Many problems and errors can arise with many different types of mechanical handling equipment and machines, even apparently simple ones. Cranes, hoists, belt conveyors, overhead cranes, powder sifters, filling machines and material handling machinery manufactured by many different vendors — even well-known suppliers — have created many problems and difficulties. For instance, in some cases, overhead cranes cannot provide the coverage required; the laydown area does not exist or it is not sufficient for a normal operation.
Wrong or imperfect application of materials of construction have been widely reported as serious problems in commissioning. Two examples are wrong initial material selection and, secondly, errors in manufacturing, fabrication and welding. Welding of the less common metals or dissimilar materials have nearly always been associated with problems and controversies; for example, a careless case of a contractor who simply welded galvanized steel to carbon steel, which is unacceptable.
Tank and vessel linings have been a known source of problems and poor performance during commissioning. In theory, lining is a good and cost-effective solution. However, in practice, the internal coverage of lining, the gaps between lining plates and attachment of lining to the inside of equipment, vessel, etc., have caused problems. Unfortunately, in many cases, defects and problems became apparent at the
commissioning stage.
Startup & post-commissioning
The first few days and weeks of operation is a critical and challenging period that needs great attention. The commissioning team continues their work and activities during this time. The commissioning period should not be terminated until broad satisfactory operation is achieved, though the senior members and experts of the commissioning team might be gradually withdrawn after the first weeks of operation. The fact is plants and facilities often face some sort of challenges and difficulties at the initial period of operation. The rate of problem solving and development is bound to slow down once the
commissioning team is disbanded.
The aim during the initial period of operation is to ease operation, remove bottlenecks, reduce costs and improve quality. The provision of additional items and equipment will also be discussed and decided in this stage by a committee that consists of different parties such as commissioning team, operation team, maintenance team, etc. Special attention should be paid to post-commissioning deterioration of mechanical conditions affecting the operation of the plant. Factors and parameters such as fouling of heat-transfer surface, reduction in pumping rates, vacuum deterioration, etc., if reported, should be properly investigated by the commissioning team that just commissioned the plant.

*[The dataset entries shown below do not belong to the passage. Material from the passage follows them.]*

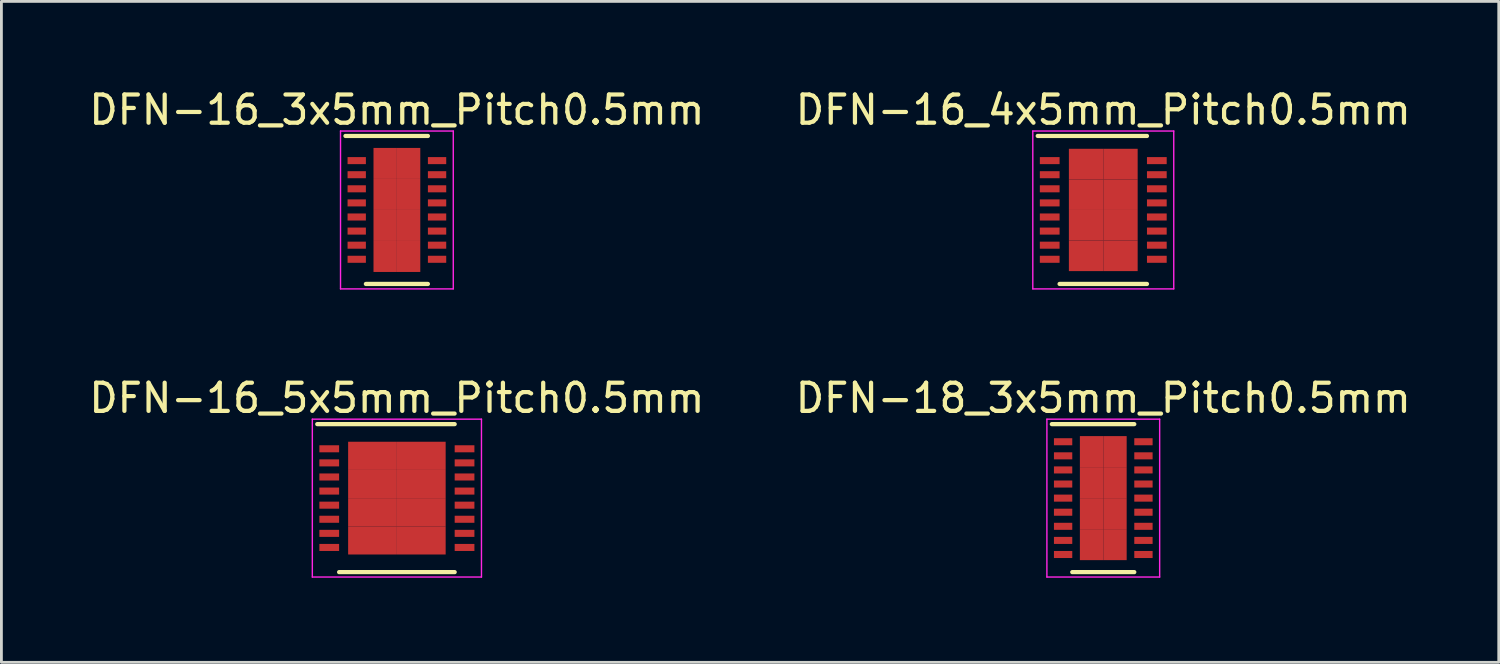
<source format=kicad_pcb>
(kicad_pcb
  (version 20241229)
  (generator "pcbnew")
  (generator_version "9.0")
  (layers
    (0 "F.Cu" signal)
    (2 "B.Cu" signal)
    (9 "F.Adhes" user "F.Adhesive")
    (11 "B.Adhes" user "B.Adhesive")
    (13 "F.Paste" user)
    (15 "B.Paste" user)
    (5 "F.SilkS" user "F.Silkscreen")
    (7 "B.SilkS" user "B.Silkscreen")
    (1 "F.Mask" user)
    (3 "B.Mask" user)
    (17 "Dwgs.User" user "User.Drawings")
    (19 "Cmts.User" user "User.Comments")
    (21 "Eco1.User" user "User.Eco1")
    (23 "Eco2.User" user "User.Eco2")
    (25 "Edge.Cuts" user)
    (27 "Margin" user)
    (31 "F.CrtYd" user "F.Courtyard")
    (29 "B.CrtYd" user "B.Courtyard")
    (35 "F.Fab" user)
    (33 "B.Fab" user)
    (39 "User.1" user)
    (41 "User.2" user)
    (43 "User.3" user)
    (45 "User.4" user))
  (footprint "DFN-16_5x5mm_Pitch0.5mm"
    (layer "F.Cu")
    (at 11.03 14.621)
    (property "Reference" "DFN-16_5x5mm_Pitch0.5mm" (at 0 -3.55 0) (layer "F.SilkS") (effects (font (size 1 1) (thickness 0.15))))
    (attr smd)
    (fp_line (start -2.825 -2.625) (end 2.05 -2.625) (stroke (width 0.15) (type solid)) (layer "F.SilkS"))
    (fp_line (start -2.05 2.625) (end 2.05 2.625) (stroke (width 0.15) (type solid)) (layer "F.SilkS"))
    (fp_line (start -3 -2.8) (end -3 2.8) (stroke (width 0.05) (type solid)) (layer "F.CrtYd"))
    (fp_line (start -3 -2.8) (end 3 -2.8) (stroke (width 0.05) (type solid)) (layer "F.CrtYd"))
    (fp_line (start -3 2.8) (end 3 2.8) (stroke (width 0.05) (type solid)) (layer "F.CrtYd"))
    (fp_line (start 3 -2.8) (end 3 2.8) (stroke (width 0.05) (type solid)) (layer "F.CrtYd"))
    (pad "1" smd rect (at -2.4 -1.75) (size 0.7 0.25) (layers "F.Cu" "F.Mask" "F.Paste"))
    (pad "2" smd rect (at -2.4 -1.25) (size 0.7 0.25) (layers "F.Cu" "F.Mask" "F.Paste"))
    (pad "3" smd rect (at -2.4 -0.75) (size 0.7 0.25) (layers "F.Cu" "F.Mask" "F.Paste"))
    (pad "4" smd rect (at -2.4 -0.25) (size 0.7 0.25) (layers "F.Cu" "F.Mask" "F.Paste"))
    (pad "5" smd rect (at -2.4 0.25) (size 0.7 0.25) (layers "F.Cu" "F.Mask" "F.Paste"))
    (pad "6" smd rect (at -2.4 0.75) (size 0.7 0.25) (layers "F.Cu" "F.Mask" "F.Paste"))
    (pad "7" smd rect (at -2.4 1.25) (size 0.7 0.25) (layers "F.Cu" "F.Mask" "F.Paste"))
    (pad "8" smd rect (at -2.4 1.75) (size 0.7 0.25) (layers "F.Cu" "F.Mask" "F.Paste"))
    (pad "9" smd rect (at 2.4 1.75) (size 0.7 0.25) (layers "F.Cu" "F.Mask" "F.Paste"))
    (pad "10" smd rect (at 2.4 1.25) (size 0.7 0.25) (layers "F.Cu" "F.Mask" "F.Paste"))
    (pad "11" smd rect (at 2.4 0.75) (size 0.7 0.25) (layers "F.Cu" "F.Mask" "F.Paste"))
    (pad "12" smd rect (at 2.4 0.25) (size 0.7 0.25) (layers "F.Cu" "F.Mask" "F.Paste"))
    (pad "13" smd rect (at 2.4 -0.25) (size 0.7 0.25) (layers "F.Cu" "F.Mask" "F.Paste"))
    (pad "14" smd rect (at 2.4 -0.75) (size 0.7 0.25) (layers "F.Cu" "F.Mask" "F.Paste"))
    (pad "15" smd rect (at 2.4 -1.25) (size 0.7 0.25) (layers "F.Cu" "F.Mask" "F.Paste"))
    (pad "16" smd rect (at 2.4 -1.75) (size 0.7 0.25) (layers "F.Cu" "F.Mask" "F.Paste"))
    (pad "17" smd rect (at -0.865 -1.5) (size 1.73 1) (layers "F.Cu" "F.Mask" "F.Paste"))
    (pad "17" smd rect (at -0.865 -0.5) (size 1.73 1) (layers "F.Cu" "F.Mask" "F.Paste"))
    (pad "17" smd rect (at -0.865 0.5) (size 1.73 1) (layers "F.Cu" "F.Mask" "F.Paste"))
    (pad "17" smd rect (at -0.865 1.5) (size 1.73 1) (layers "F.Cu" "F.Mask" "F.Paste"))
    (pad "17" smd rect (at 0.865 -1.5) (size 1.73 1) (layers "F.Cu" "F.Mask" "F.Paste"))
    (pad "17" smd rect (at 0.865 -0.5) (size 1.73 1) (layers "F.Cu" "F.Mask" "F.Paste"))
    (pad "17" smd rect (at 0.865 0.5) (size 1.73 1) (layers "F.Cu" "F.Mask" "F.Paste"))
    (pad "17" smd rect (at 0.865 1.5) (size 1.73 1) (layers "F.Cu" "F.Mask" "F.Paste")))
  (footprint "DFN-18_3x5mm_Pitch0.5mm"
    (layer "F.Cu")
    (at 36.089 14.621)
    (property "Reference" "DFN-18_3x5mm_Pitch0.5mm" (at 0 -3.55 0) (layer "F.SilkS") (effects (font (size 1 1) (thickness 0.15))))
    (attr smd)
    (fp_line (start -1.825 -2.625) (end 1.1 -2.625) (stroke (width 0.15) (type solid)) (layer "F.SilkS"))
    (fp_line (start -1.1 2.625) (end 1.1 2.625) (stroke (width 0.15) (type solid)) (layer "F.SilkS"))
    (fp_line (start -2 -2.8) (end -2 2.8) (stroke (width 0.05) (type solid)) (layer "F.CrtYd"))
    (fp_line (start -2 -2.8) (end 2 -2.8) (stroke (width 0.05) (type solid)) (layer "F.CrtYd"))
    (fp_line (start -2 2.8) (end 2 2.8) (stroke (width 0.05) (type solid)) (layer "F.CrtYd"))
    (fp_line (start 2 -2.8) (end 2 2.8) (stroke (width 0.05) (type solid)) (layer "F.CrtYd"))
    (pad "1" smd rect (at -1.425 -2) (size 0.65 0.25) (layers "F.Cu" "F.Mask" "F.Paste"))
    (pad "2" smd rect (at -1.425 -1.5) (size 0.65 0.25) (layers "F.Cu" "F.Mask" "F.Paste"))
    (pad "3" smd rect (at -1.425 -1) (size 0.65 0.25) (layers "F.Cu" "F.Mask" "F.Paste"))
    (pad "4" smd rect (at -1.425 -0.5) (size 0.65 0.25) (layers "F.Cu" "F.Mask" "F.Paste"))
    (pad "5" smd rect (at -1.425 0) (size 0.65 0.25) (layers "F.Cu" "F.Mask" "F.Paste"))
    (pad "6" smd rect (at -1.425 0.5) (size 0.65 0.25) (layers "F.Cu" "F.Mask" "F.Paste"))
    (pad "7" smd rect (at -1.425 1) (size 0.65 0.25) (layers "F.Cu" "F.Mask" "F.Paste"))
    (pad "8" smd rect (at -1.425 1.5) (size 0.65 0.25) (layers "F.Cu" "F.Mask" "F.Paste"))
    (pad "9" smd rect (at -1.425 2) (size 0.65 0.25) (layers "F.Cu" "F.Mask" "F.Paste"))
    (pad "10" smd rect (at 1.425 2) (size 0.65 0.25) (layers "F.Cu" "F.Mask" "F.Paste"))
    (pad "11" smd rect (at 1.425 1.5) (size 0.65 0.25) (layers "F.Cu" "F.Mask" "F.Paste"))
    (pad "12" smd rect (at 1.425 1) (size 0.65 0.25) (layers "F.Cu" "F.Mask" "F.Paste"))
    (pad "13" smd rect (at 1.425 0.5) (size 0.65 0.25) (layers "F.Cu" "F.Mask" "F.Paste"))
    (pad "14" smd rect (at 1.425 0) (size 0.65 0.25) (layers "F.Cu" "F.Mask" "F.Paste"))
    (pad "15" smd rect (at 1.425 -0.5) (size 0.65 0.25) (layers "F.Cu" "F.Mask" "F.Paste"))
    (pad "16" smd rect (at 1.425 -1) (size 0.65 0.25) (layers "F.Cu" "F.Mask" "F.Paste"))
    (pad "17" smd rect (at 1.425 -1.5) (size 0.65 0.25) (layers "F.Cu" "F.Mask" "F.Paste"))
    (pad "18" smd rect (at 1.425 -2) (size 0.65 0.25) (layers "F.Cu" "F.Mask" "F.Paste"))
    (pad "19" smd rect (at -0.415 -1.65) (size 0.83 1.1) (layers "F.Cu" "F.Mask" "F.Paste"))
    (pad "19" smd rect (at -0.415 -0.55) (size 0.83 1.1) (layers "F.Cu" "F.Mask" "F.Paste"))
    (pad "19" smd rect (at -0.415 0.55) (size 0.83 1.1) (layers "F.Cu" "F.Mask" "F.Paste"))
    (pad "19" smd rect (at -0.415 1.65) (size 0.83 1.1) (layers "F.Cu" "F.Mask" "F.Paste"))
    (pad "19" smd rect (at 0.415 -1.65) (size 0.83 1.1) (layers "F.Cu" "F.Mask" "F.Paste"))
    (pad "19" smd rect (at 0.415 -0.55) (size 0.83 1.1) (layers "F.Cu" "F.Mask" "F.Paste"))
    (pad "19" smd rect (at 0.415 0.55) (size 0.83 1.1) (layers "F.Cu" "F.Mask" "F.Paste"))
    (pad "19" smd rect (at 0.415 1.65) (size 0.83 1.1) (layers "F.Cu" "F.Mask" "F.Paste")))
  (footprint "DFN-16_4x5mm_Pitch0.5mm"
    (layer "F.Cu")
    (at 36.089 4.398)
    (property "Reference" "DFN-16_4x5mm_Pitch0.5mm" (at 0 -3.55 0) (layer "F.SilkS") (effects (font (size 1 1) (thickness 0.15))))
    (attr smd)
    (fp_line (start -2.325 -2.625) (end 1.55 -2.625) (stroke (width 0.15) (type solid)) (layer "F.SilkS"))
    (fp_line (start -1.55 2.625) (end 1.55 2.625) (stroke (width 0.15) (type solid)) (layer "F.SilkS"))
    (fp_line (start -2.5 -2.8) (end -2.5 2.8) (stroke (width 0.05) (type solid)) (layer "F.CrtYd"))
    (fp_line (start -2.5 -2.8) (end 2.5 -2.8) (stroke (width 0.05) (type solid)) (layer "F.CrtYd"))
    (fp_line (start -2.5 2.8) (end 2.5 2.8) (stroke (width 0.05) (type solid)) (layer "F.CrtYd"))
    (fp_line (start 2.5 -2.8) (end 2.5 2.8) (stroke (width 0.05) (type solid)) (layer "F.CrtYd"))
    (pad "1" smd rect (at -1.9 -1.75) (size 0.7 0.25) (layers "F.Cu" "F.Mask" "F.Paste"))
    (pad "2" smd rect (at -1.9 -1.25) (size 0.7 0.25) (layers "F.Cu" "F.Mask" "F.Paste"))
    (pad "3" smd rect (at -1.9 -0.75) (size 0.7 0.25) (layers "F.Cu" "F.Mask" "F.Paste"))
    (pad "4" smd rect (at -1.9 -0.25) (size 0.7 0.25) (layers "F.Cu" "F.Mask" "F.Paste"))
    (pad "5" smd rect (at -1.9 0.25) (size 0.7 0.25) (layers "F.Cu" "F.Mask" "F.Paste"))
    (pad "6" smd rect (at -1.9 0.75) (size 0.7 0.25) (layers "F.Cu" "F.Mask" "F.Paste"))
    (pad "7" smd rect (at -1.9 1.25) (size 0.7 0.25) (layers "F.Cu" "F.Mask" "F.Paste"))
    (pad "8" smd rect (at -1.9 1.75) (size 0.7 0.25) (layers "F.Cu" "F.Mask" "F.Paste"))
    (pad "9" smd rect (at 1.9 1.75) (size 0.7 0.25) (layers "F.Cu" "F.Mask" "F.Paste"))
    (pad "10" smd rect (at 1.9 1.25) (size 0.7 0.25) (layers "F.Cu" "F.Mask" "F.Paste"))
    (pad "11" smd rect (at 1.9 0.75) (size 0.7 0.25) (layers "F.Cu" "F.Mask" "F.Paste"))
    (pad "12" smd rect (at 1.9 0.25) (size 0.7 0.25) (layers "F.Cu" "F.Mask" "F.Paste"))
    (pad "13" smd rect (at 1.9 -0.25) (size 0.7 0.25) (layers "F.Cu" "F.Mask" "F.Paste"))
    (pad "14" smd rect (at 1.9 -0.75) (size 0.7 0.25) (layers "F.Cu" "F.Mask" "F.Paste"))
    (pad "15" smd rect (at 1.9 -1.25) (size 0.7 0.25) (layers "F.Cu" "F.Mask" "F.Paste"))
    (pad "16" smd rect (at 1.9 -1.75) (size 0.7 0.25) (layers "F.Cu" "F.Mask" "F.Paste"))
    (pad "17" smd rect (at -0.61 -1.627) (size 1.22 1.085) (layers "F.Cu" "F.Mask" "F.Paste"))
    (pad "17" smd rect (at -0.61 -0.542) (size 1.22 1.085) (layers "F.Cu" "F.Mask" "F.Paste"))
    (pad "17" smd rect (at -0.61 0.542) (size 1.22 1.085) (layers "F.Cu" "F.Mask" "F.Paste"))
    (pad "17" smd rect (at -0.61 1.627) (size 1.22 1.085) (layers "F.Cu" "F.Mask" "F.Paste"))
    (pad "17" smd rect (at 0.61 -1.627) (size 1.22 1.085) (layers "F.Cu" "F.Mask" "F.Paste"))
    (pad "17" smd rect (at 0.61 -0.542) (size 1.22 1.085) (layers "F.Cu" "F.Mask" "F.Paste"))
    (pad "17" smd rect (at 0.61 0.542) (size 1.22 1.085) (layers "F.Cu" "F.Mask" "F.Paste"))
    (pad "17" smd rect (at 0.61 1.627) (size 1.22 1.085) (layers "F.Cu" "F.Mask" "F.Paste")))
  (footprint "DFN-16_3x5mm_Pitch0.5mm"
    (layer "F.Cu")
    (at 11.03 4.398)
    (property "Reference" "DFN-16_3x5mm_Pitch0.5mm" (at 0 -3.55 0) (layer "F.SilkS") (effects (font (size 1 1) (thickness 0.15))))
    (attr smd)
    (fp_line (start -1.825 -2.625) (end 1.1 -2.625) (stroke (width 0.15) (type solid)) (layer "F.SilkS"))
    (fp_line (start -1.1 2.625) (end 1.1 2.625) (stroke (width 0.15) (type solid)) (layer "F.SilkS"))
    (fp_line (start -2 -2.8) (end -2 2.8) (stroke (width 0.05) (type solid)) (layer "F.CrtYd"))
    (fp_line (start -2 -2.8) (end 2 -2.8) (stroke (width 0.05) (type solid)) (layer "F.CrtYd"))
    (fp_line (start -2 2.8) (end 2 2.8) (stroke (width 0.05) (type solid)) (layer "F.CrtYd"))
    (fp_line (start 2 -2.8) (end 2 2.8) (stroke (width 0.05) (type solid)) (layer "F.CrtYd"))
    (pad "1" smd rect (at -1.425 -1.75) (size 0.65 0.25) (layers "F.Cu" "F.Mask" "F.Paste"))
    (pad "2" smd rect (at -1.425 -1.25) (size 0.65 0.25) (layers "F.Cu" "F.Mask" "F.Paste"))
    (pad "3" smd rect (at -1.425 -0.75) (size 0.65 0.25) (layers "F.Cu" "F.Mask" "F.Paste"))
    (pad "4" smd rect (at -1.425 -0.25) (size 0.65 0.25) (layers "F.Cu" "F.Mask" "F.Paste"))
    (pad "5" smd rect (at -1.425 0.25) (size 0.65 0.25) (layers "F.Cu" "F.Mask" "F.Paste"))
    (pad "6" smd rect (at -1.425 0.75) (size 0.65 0.25) (layers "F.Cu" "F.Mask" "F.Paste"))
    (pad "7" smd rect (at -1.425 1.25) (size 0.65 0.25) (layers "F.Cu" "F.Mask" "F.Paste"))
    (pad "8" smd rect (at -1.425 1.75) (size 0.65 0.25) (layers "F.Cu" "F.Mask" "F.Paste"))
    (pad "9" smd rect (at 1.425 1.75) (size 0.65 0.25) (layers "F.Cu" "F.Mask" "F.Paste"))
    (pad "10" smd rect (at 1.425 1.25) (size 0.65 0.25) (layers "F.Cu" "F.Mask" "F.Paste"))
    (pad "11" smd rect (at 1.425 0.75) (size 0.65 0.25) (layers "F.Cu" "F.Mask" "F.Paste"))
    (pad "12" smd rect (at 1.425 0.25) (size 0.65 0.25) (layers "F.Cu" "F.Mask" "F.Paste"))
    (pad "13" smd rect (at 1.425 -0.25) (size 0.65 0.25) (layers "F.Cu" "F.Mask" "F.Paste"))
    (pad "14" smd rect (at 1.425 -0.75) (size 0.65 0.25) (layers "F.Cu" "F.Mask" "F.Paste"))
    (pad "15" smd rect (at 1.425 -1.25) (size 0.65 0.25) (layers "F.Cu" "F.Mask" "F.Paste"))
    (pad "16" smd rect (at 1.425 -1.75) (size 0.65 0.25) (layers "F.Cu" "F.Mask" "F.Paste"))
    (pad "17" smd rect (at -0.415 -1.65) (size 0.83 1.1) (layers "F.Cu" "F.Mask" "F.Paste"))
    (pad "17" smd rect (at -0.415 -0.55) (size 0.83 1.1) (layers "F.Cu" "F.Mask" "F.Paste"))
    (pad "17" smd rect (at -0.415 0.55) (size 0.83 1.1) (layers "F.Cu" "F.Mask" "F.Paste"))
    (pad "17" smd rect (at -0.415 1.65) (size 0.83 1.1) (layers "F.Cu" "F.Mask" "F.Paste"))
    (pad "17" smd rect (at 0.415 -1.65) (size 0.83 1.1) (layers "F.Cu" "F.Mask" "F.Paste"))
    (pad "17" smd rect (at 0.415 -0.55) (size 0.83 1.1) (layers "F.Cu" "F.Mask" "F.Paste"))
    (pad "17" smd rect (at 0.415 0.55) (size 0.83 1.1) (layers "F.Cu" "F.Mask" "F.Paste"))
    (pad "17" smd rect (at 0.415 1.65) (size 0.83 1.1) (layers "F.Cu" "F.Mask" "F.Paste")))
  (gr_rect
    (start -3 -3)
    (end 50.119 20.447)
    (stroke (width 0.1) (type default))
    (fill no)
    (layer "Edge.Cuts")))
</source>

One special field of cost reduction involves some mitigation measures such as improvements or even replacement of high-maintenance pieces of
equipment. Financial situations would be properly evaluated case by case and a key factor in such studies is the interruption of the operation (production) and associated financial losses.
Proper transfer of "as-commissioned" documents, knowledge, procedures and experiences to operation and maintenance teams is important to final success. Great care should be taken not only to transmit operational routines, but also control and maintenance procedures. It is helpful to train all client’s staff in addition to the operational team. When conveying maintenance experiences and procedures, be mindful of differences in maintenance concepts between different teams and companies.
Amin Almasi is a senior rotating machinery consultant in Australia. He is a chartered professional engineer of Engineers Australia and IMechE and holds bachelor’s and master’s degrees in mechanical engineering and RPEQ. Almasi is an active member of Engineers Australia, IMechE, ASME and SPE and has authored more than 100 papers and articles dealing with rotating equipment, condition monitoring, offshore, subsea and reliability.